MoCo-4D reduced motion compared to NG, with 16.6 mm vs 20.9 mm MWT (Table 3). MoCo and DG images had similar MWT (16.6-16.8 mm), indicating that no residual blurring was introduced by MoCo. MoCo-4D resulted in slightly smaller MWT subject-wise (Figure 4).

In the visual evaluation, spill-over in the blood pool was reduced with DG and MoCo methods (Figures 5 and 6). Slight increases in local uptake were visible in MoCo methods, with no additional blurring compared to DG. The uptake profiles were also sharper due to motion minimization (Figure 7).

Comparison of 4D-CT and CINE-CT

We compared two methods for attenuation correction. Using CINE-CT in cardiac imaging improves accuracy.8,9 We have shown that motion correction benefits from 4D-CT with the same radiation dose as CINE-CT. However, CINE-CT increases dose and might not be justified, if no benefits are seen over the standard CTAC protocol.18

Comparison to Previous Studies

MoCo-4D has higher MWT (16.6 mm) than 13.8 mm reported in Ref. 5 and 11.6 mm in Ref. 17, which applied cardiac5 and cardiac-respiratory17 motion correction. We used a 6 mm Gaussian filter from our clinical protocol, which is optimal for noise suppression but reduces resolution. A 2 mm filter used in Refs. 11,17 might be more optimal. As in previous studies, we noted increased CR and CNR, although direct comparison is challenging due to different methodologies.

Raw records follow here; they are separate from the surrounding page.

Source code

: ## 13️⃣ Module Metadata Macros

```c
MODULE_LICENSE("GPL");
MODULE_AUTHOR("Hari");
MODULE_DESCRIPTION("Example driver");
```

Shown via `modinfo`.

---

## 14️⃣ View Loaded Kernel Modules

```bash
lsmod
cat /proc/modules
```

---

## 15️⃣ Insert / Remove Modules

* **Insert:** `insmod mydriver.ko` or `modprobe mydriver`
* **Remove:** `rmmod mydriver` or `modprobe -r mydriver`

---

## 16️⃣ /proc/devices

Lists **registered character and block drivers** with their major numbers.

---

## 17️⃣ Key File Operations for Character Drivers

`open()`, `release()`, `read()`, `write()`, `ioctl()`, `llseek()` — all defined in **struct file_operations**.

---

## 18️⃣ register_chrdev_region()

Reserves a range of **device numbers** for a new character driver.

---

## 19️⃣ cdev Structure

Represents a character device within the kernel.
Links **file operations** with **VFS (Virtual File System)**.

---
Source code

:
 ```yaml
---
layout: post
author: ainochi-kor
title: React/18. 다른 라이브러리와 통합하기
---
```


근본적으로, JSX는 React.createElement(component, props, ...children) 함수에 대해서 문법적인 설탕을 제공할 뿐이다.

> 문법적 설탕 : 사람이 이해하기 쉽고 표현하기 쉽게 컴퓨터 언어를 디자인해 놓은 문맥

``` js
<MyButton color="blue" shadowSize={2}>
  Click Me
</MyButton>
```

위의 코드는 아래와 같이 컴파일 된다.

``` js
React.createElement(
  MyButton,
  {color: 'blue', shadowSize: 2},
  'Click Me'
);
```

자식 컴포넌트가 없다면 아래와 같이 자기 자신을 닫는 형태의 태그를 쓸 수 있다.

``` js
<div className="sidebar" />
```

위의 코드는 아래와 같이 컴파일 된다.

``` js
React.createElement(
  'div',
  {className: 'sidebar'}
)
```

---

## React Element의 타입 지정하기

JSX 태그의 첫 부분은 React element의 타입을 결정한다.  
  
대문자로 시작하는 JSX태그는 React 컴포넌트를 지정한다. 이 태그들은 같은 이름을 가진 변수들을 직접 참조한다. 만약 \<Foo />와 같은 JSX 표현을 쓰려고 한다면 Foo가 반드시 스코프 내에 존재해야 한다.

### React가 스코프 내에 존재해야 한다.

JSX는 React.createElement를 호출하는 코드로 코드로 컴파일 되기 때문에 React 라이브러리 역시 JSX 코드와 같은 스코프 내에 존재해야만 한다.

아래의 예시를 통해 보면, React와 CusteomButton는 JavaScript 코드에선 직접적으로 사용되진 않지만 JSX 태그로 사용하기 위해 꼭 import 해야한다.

A trade-off exists between motion minimization and noise increase in dual-gating, degrading registration accuracy.6 We applied 5/5 cardiac and respiratory bins according to our clinical protocol versus 8/4 in Ref. 6. This is nearly identical to the optimal amount reported in Ref. 19, although on a different system. A more optimal amount might be discovered with systematic testing, which is out of the scope of this study.

Limitations

Differences in SUVmean and CV are attributed to VOI delineation, which was performed independently for each image. This causes variability in VOI size and the activity covered by the VOI, increasing standard deviation and CV. We quantified SUVmean instead of SUVmax, since the dependence of SUVmax on counting statistics has been shown20 whereas SUVmean is more robust.21 The method was also evaluated with a small number (N = 13) of patients, prompting follow-up studies with larger patient groups.

Motion correction is challenging in plaque imaging. All subjects in this study had myocardial uptake, thus the motion correction performance with coronary lesions of low uptake was not evaluated. A level set-based registration has been applied in [18F]-NaF PET,22 using coronary CT angiography for PET registration.

Future Studies

Our method saves 39% of the data, as only the diastolic phase is used for motion correction. Thus, a dual motion correction approach as in Ref. 17 might be preferred, which can preserve 100% of the data. Applying cardiac motion correction as in Ref. 23 might also improve image quality and MWT, however, these approaches are not yet implemented on PET/CT systems. Moreover, a triple-motion correction including gross patient motion correction might increase performance.21

Finally, sinogram-based motion correction is advantageous for image quality and motion minimization. A challenge has been adopting sinogram-based methods in clinical routine, due to complexity and user-defined reconstruction, challenging clinical comparison.24 However, one such approach has been recently implemented using vendor-based reconstruction.24 Thus, modifying our method to sinogram-based correction could improve performance.

New Knowledge Gained

We implemented a motion correction method which corrects respiratory motion over the diastolic phase combined with 4D-CT. The method improves image quality and motion minimization qualities significantly and is relatively simple to implement clinically using existing methodologies. We’ve shown the clinical applicability of the proposed approach and that 4D-CT should be used in combination of motion correction for optimum results.

Conclusions

This paper proposed a motion correction approach that could be implemented using existing vendor-based methods in cardiac PET/CT imaging. The best motion minimization qualities together with the best image quality and quantification metrics were achieved with the MoCo-4D method.